Task data =
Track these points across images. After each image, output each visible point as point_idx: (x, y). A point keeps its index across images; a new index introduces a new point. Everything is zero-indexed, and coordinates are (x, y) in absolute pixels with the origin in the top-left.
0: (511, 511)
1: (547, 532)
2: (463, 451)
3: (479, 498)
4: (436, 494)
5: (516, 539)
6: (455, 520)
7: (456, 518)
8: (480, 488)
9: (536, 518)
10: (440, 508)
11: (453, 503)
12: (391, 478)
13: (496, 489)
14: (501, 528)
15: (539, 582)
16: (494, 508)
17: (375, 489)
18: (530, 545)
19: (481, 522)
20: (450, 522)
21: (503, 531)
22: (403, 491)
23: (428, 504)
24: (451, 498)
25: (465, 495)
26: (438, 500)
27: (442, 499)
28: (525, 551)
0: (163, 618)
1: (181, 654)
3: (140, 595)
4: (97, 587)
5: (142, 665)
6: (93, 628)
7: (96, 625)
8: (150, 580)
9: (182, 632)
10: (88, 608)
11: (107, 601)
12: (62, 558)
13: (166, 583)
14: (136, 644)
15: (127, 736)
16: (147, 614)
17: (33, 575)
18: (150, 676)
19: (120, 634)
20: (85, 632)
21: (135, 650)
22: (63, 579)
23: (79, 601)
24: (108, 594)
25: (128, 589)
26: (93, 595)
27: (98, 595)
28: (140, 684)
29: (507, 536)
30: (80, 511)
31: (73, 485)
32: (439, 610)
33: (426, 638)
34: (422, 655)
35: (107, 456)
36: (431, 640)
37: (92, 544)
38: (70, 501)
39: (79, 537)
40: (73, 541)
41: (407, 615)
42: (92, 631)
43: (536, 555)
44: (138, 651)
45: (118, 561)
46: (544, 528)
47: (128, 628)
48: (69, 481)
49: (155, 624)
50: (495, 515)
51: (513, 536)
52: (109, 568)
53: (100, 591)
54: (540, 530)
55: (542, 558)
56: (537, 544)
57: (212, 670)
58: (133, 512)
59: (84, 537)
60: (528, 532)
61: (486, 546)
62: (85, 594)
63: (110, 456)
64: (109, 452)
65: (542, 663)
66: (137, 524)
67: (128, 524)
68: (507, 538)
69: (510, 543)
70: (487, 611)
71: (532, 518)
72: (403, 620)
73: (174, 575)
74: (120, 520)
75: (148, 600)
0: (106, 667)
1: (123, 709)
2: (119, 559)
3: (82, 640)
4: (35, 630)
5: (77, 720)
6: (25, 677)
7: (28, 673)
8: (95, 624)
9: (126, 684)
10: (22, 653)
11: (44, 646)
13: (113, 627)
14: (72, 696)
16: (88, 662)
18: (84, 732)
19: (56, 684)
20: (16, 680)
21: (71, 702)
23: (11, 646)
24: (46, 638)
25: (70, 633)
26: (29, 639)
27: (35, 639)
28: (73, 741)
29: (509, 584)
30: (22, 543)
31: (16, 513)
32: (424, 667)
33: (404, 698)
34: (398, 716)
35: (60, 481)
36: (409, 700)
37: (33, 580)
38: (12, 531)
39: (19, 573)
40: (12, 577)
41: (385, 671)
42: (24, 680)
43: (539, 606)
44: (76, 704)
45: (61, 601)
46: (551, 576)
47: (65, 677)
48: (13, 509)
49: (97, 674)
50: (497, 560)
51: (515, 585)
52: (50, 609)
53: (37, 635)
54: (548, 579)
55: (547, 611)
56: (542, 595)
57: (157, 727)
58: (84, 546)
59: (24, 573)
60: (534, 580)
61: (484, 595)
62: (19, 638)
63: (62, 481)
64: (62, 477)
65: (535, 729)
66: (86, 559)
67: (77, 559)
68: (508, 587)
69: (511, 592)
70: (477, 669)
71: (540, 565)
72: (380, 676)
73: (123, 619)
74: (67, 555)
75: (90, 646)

About this exercise = Your response should hold the lines from the first line of the entries above through the line with "13: (496, 489)", each retyped exactly, and nothing else.

The answer =
Track these points across images. After each image, output each visible point as point_idx: (x, y). A point keeps its index across images; a new index introduces a new point. Everything is zero-indexed, and coordinates are (x, y) in absolute pixels with the origin in the top-left.
0: (511, 511)
1: (547, 532)
2: (463, 451)
3: (479, 498)
4: (436, 494)
5: (516, 539)
6: (455, 520)
7: (456, 518)
8: (480, 488)
9: (536, 518)
10: (440, 508)
11: (453, 503)
12: (391, 478)
13: (496, 489)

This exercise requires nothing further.